··· EXCERPT TO READ

FWIW I'm in full agreement with that.

> I personally do not believe in "backup log"; if we can screw up and
> can fail to stop an operation that must avoid losing info, then we
> can screw up the same way and fail to design and implement "backup"
> to save info before an operation loses it.

Yes, there could be some unforseen interaction between git commands
where we should have such a backup log, but did not think to implement
it. I'd hope such cases would be reported, and we could fix them.

But those sorts of cases aren't why we started discussing this, rather
we *know* what the data shredding command interaction is, but there
wasn't a consensus for just not shredding data by default by making
users use "checkout -f" or "merge -f" to proceed. I.e. taking some
variant of my "trashable" patch[1].

> If we do a good job in
> supporting "precious" in various operations, we can rely less on
> "backup log" and still be safe ;-)

Is noted in previous discussions[2] I think that's entirely
implausible. I think at best the "precious" facility will be used to
mark e.g *.o files as "don't check in, but don't clean (Makefile handles
it)".

Most git users are at the level of only knowing very basic
add/commit/pull/push command interaction. I feel strongly that we need
to make our tools safe to use by default, and not require some
relatively advanced "precious"/attribute facility to be carefully
configured in advance so we don't throw away uncommitted work on the
likes of merge/checkout.

······
··· SUPPLIED INFORMATION

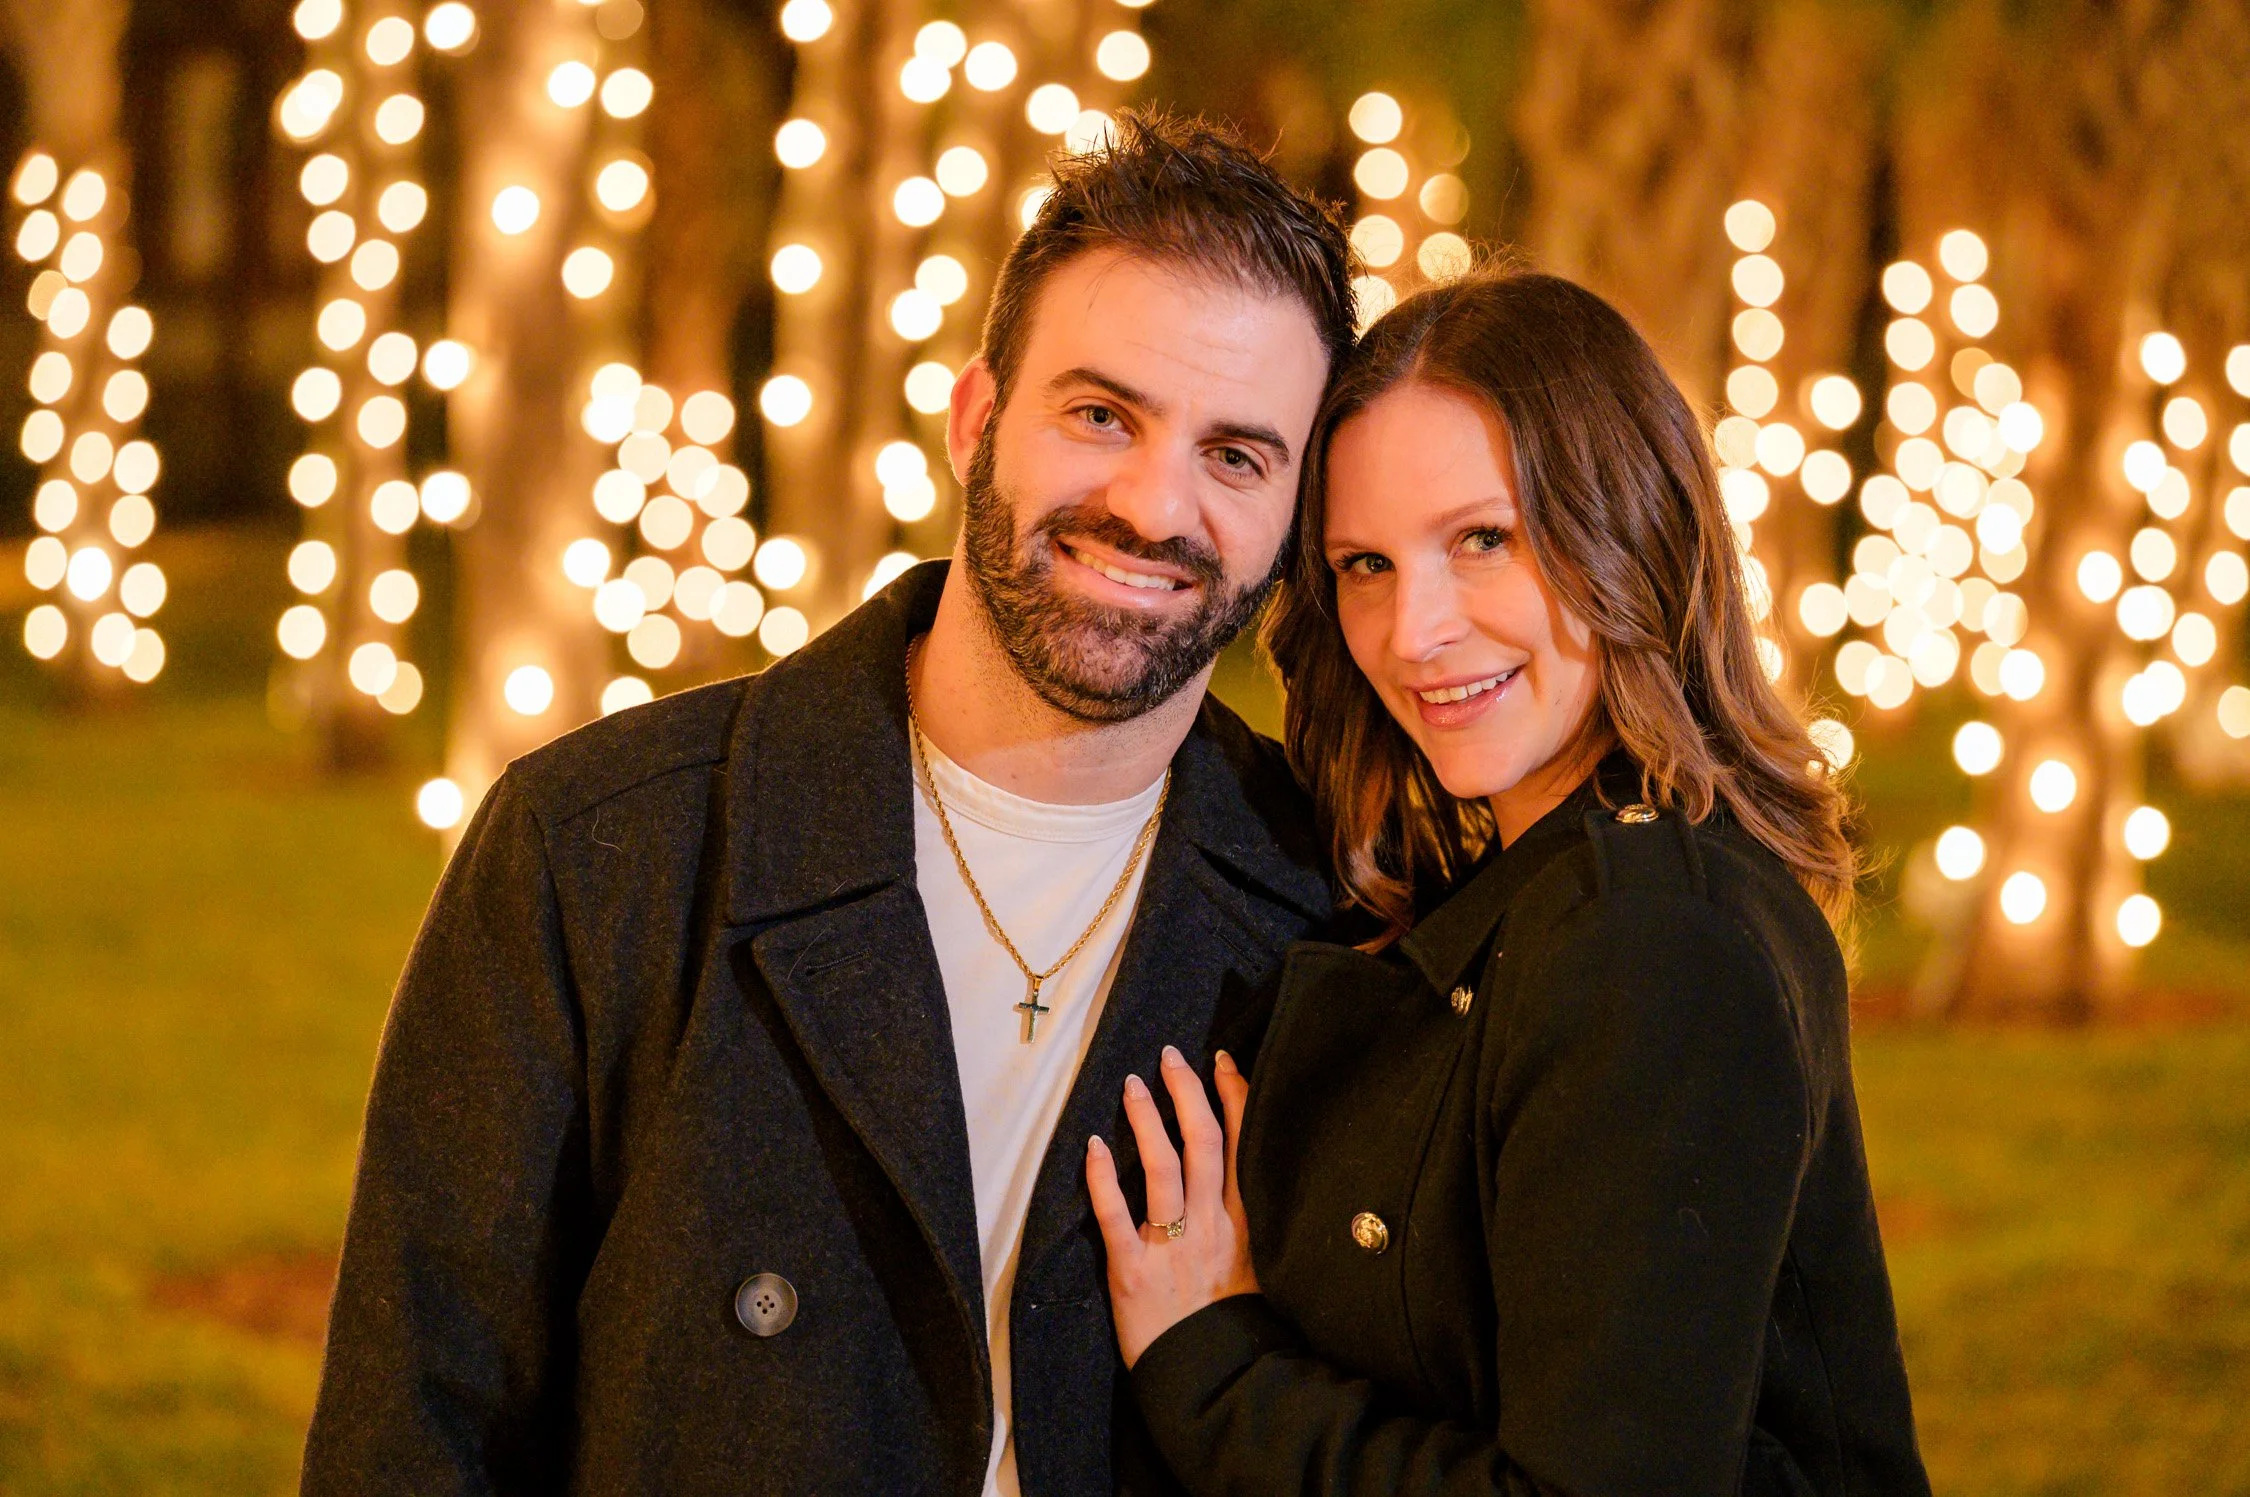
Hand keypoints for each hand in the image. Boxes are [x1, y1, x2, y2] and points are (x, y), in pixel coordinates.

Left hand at [1085, 1044, 1258, 1368]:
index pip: (1242, 1142)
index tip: (1220, 1060)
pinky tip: (1094, 1146)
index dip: (1232, 1095)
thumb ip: (1248, 1220)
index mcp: (1246, 1222)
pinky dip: (1102, 1176)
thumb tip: (1241, 1173)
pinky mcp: (1134, 1269)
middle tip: (1170, 1056)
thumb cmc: (1234, 1325)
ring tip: (1132, 1085)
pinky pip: (1114, 1212)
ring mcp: (1173, 1245)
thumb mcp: (1259, 1265)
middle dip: (1186, 1091)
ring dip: (1146, 1119)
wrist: (1214, 1382)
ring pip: (1161, 1165)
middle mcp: (1213, 1225)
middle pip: (1202, 1141)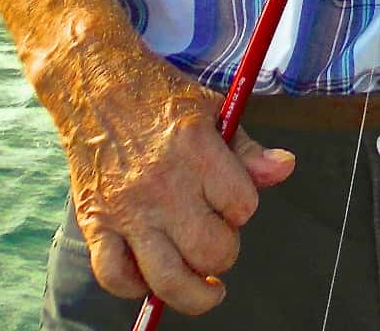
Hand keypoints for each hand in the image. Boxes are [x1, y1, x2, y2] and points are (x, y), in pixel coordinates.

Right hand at [53, 42, 294, 313]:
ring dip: (194, 292)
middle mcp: (162, 185)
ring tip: (207, 289)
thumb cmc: (161, 96)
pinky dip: (136, 288)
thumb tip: (285, 168)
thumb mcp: (214, 108)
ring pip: (166, 278)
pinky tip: (152, 277)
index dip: (245, 208)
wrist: (96, 86)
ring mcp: (126, 209)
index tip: (237, 201)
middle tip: (221, 240)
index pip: (241, 205)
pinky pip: (114, 276)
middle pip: (209, 249)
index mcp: (196, 150)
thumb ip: (247, 148)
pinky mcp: (94, 222)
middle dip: (225, 252)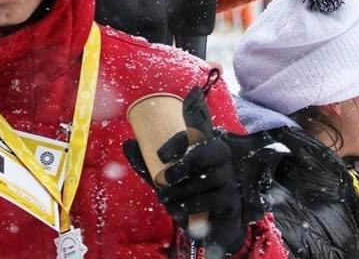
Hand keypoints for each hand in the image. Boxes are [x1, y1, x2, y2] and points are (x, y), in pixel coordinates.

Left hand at [125, 132, 245, 253]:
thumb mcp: (165, 177)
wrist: (209, 225)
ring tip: (165, 198)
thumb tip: (127, 143)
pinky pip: (212, 200)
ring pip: (209, 178)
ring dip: (181, 190)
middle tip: (163, 180)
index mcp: (205, 146)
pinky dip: (189, 206)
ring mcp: (228, 180)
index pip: (197, 133)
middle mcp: (221, 160)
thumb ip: (147, 162)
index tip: (159, 155)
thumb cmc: (185, 193)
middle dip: (185, 165)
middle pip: (212, 151)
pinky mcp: (230, 201)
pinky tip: (176, 209)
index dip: (179, 141)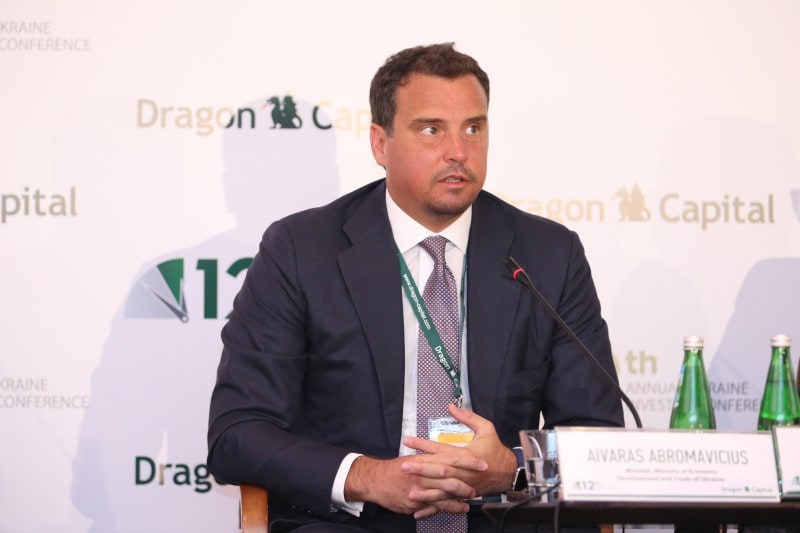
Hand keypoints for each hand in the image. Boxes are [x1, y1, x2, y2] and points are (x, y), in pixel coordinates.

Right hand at [343, 452, 481, 517]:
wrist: (375, 480)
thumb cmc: (395, 468)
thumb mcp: (413, 458)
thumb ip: (430, 458)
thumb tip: (446, 456)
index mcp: (424, 460)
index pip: (450, 459)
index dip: (467, 462)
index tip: (482, 463)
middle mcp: (423, 475)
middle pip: (450, 479)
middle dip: (466, 483)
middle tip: (479, 487)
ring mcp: (419, 490)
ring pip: (444, 495)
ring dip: (459, 499)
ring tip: (470, 500)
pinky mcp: (415, 503)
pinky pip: (434, 507)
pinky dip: (448, 509)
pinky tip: (458, 510)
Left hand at [402, 404, 517, 496]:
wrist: (508, 473)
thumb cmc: (495, 450)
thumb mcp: (486, 428)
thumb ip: (468, 417)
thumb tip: (451, 407)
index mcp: (464, 454)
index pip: (440, 448)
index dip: (423, 445)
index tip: (408, 441)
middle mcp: (461, 471)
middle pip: (437, 470)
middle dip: (420, 468)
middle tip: (403, 466)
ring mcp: (461, 485)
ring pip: (440, 488)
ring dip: (424, 489)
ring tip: (409, 489)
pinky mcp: (461, 495)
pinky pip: (445, 502)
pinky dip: (432, 506)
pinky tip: (418, 509)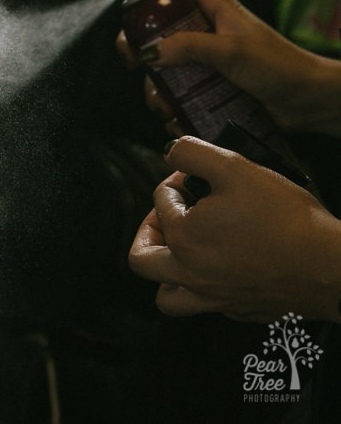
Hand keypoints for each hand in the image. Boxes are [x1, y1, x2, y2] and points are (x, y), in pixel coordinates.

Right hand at [115, 0, 340, 136]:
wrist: (308, 102)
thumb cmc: (282, 67)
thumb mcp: (234, 51)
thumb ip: (191, 47)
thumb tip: (151, 52)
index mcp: (212, 4)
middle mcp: (202, 25)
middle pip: (153, 19)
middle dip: (135, 39)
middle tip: (133, 59)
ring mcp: (201, 54)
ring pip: (159, 60)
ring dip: (153, 83)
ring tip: (163, 102)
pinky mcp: (204, 81)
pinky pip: (173, 87)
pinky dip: (168, 102)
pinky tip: (174, 117)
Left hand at [128, 136, 340, 321]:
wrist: (331, 266)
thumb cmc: (286, 219)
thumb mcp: (235, 167)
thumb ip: (193, 153)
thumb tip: (172, 151)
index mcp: (182, 239)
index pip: (160, 202)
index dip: (175, 181)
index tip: (192, 176)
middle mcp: (191, 274)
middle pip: (141, 259)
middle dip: (148, 231)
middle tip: (168, 216)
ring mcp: (215, 298)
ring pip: (168, 297)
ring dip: (165, 274)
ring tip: (179, 252)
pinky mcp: (241, 311)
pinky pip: (206, 305)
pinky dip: (203, 288)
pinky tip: (219, 267)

······

• _TASK ITEM A_: Transcribe the passage on git data safety from "FWIW I'm in" up to and including "operation loses it.".
• _TASK ITEM B_: Pick up the passage on git data safety after its last sentence and continue it.
The collected data has no role in this exercise.

• _WRITTEN RESPONSE A_:
FWIW I'm in full agreement with that.

> I personally do not believe in "backup log"; if we can screw up and
> can fail to stop an operation that must avoid losing info, then we
> can screw up the same way and fail to design and implement "backup"
> to save info before an operation loses it.

• _WRITTEN RESPONSE B_:
1. https://public-inbox.org/git/87zhuf3gs0.fsf@evledraar.gmail.com/
2. https://public-inbox.org/git/871s7r4wuv.fsf@evledraar.gmail.com/

Steffen Jost Feb. 20, 2019, 9:36 a.m. UTC | #9

On 20.02.19 10:19, Ævar Arnfjörð Bjarmason wrote:
> Most git users are at the level of only knowing very basic
> add/commit/pull/push command interaction. I feel strongly that we need
> to make our tools safe to use by default, and not require some
> relatively advanced "precious"/attribute facility to be carefully
> configured in advance so we don't throw away uncommitted work on the
> likes of merge/checkout.
> 
> 1. https://public-inbox.org/git/87zhuf3gs0.fsf@evledraar.gmail.com/
> 2. https://public-inbox.org/git/871s7r4wuv.fsf@evledraar.gmail.com/
> 

+1
Please consider that silently deleting files is a no-go.

I teach computer science, and our switch from subversion to git for our second year programming projects caused a lot of grief, so much that my colleagues consider switching back to subversion as the point of first contact with revisioning.

Silently deleting partially revisioned files is a major source: students regularly destroy IDE or OS specific config files that they cannot restore themselves. (Project participants use all kinds of different IDEs on different OSs and thus have all kinds of weird hidden files that always manage to get checked into the repository, wreaking havoc on another's machine. So they get deleted and thus disturb the student that needed those files.) We do provide a huge .gitignore that ought to prevent this, but despite numerous warnings they only add it later, which then causes previously checked-in files to be lost upon switching between branches.

Please, by default, issue at least a warning before files are irrevocably los - or maybe keep a local snapshot of everything for the last few checkout in order to undo them?

Thanks,
  Steffen.

Duy Nguyen Feb. 20, 2019, 9:41 a.m. UTC | #10

On Wed, Feb 20, 2019 at 4:19 PM Ævar Arnfjörð Bjarmason
<avarab@gmail.com> wrote:
> > I personally do not believe in "backup log"; if we can screw up and
> > can fail to stop an operation that must avoid losing info, then we
> > can screw up the same way and fail to design and implement "backup"
> > to save info before an operation loses it.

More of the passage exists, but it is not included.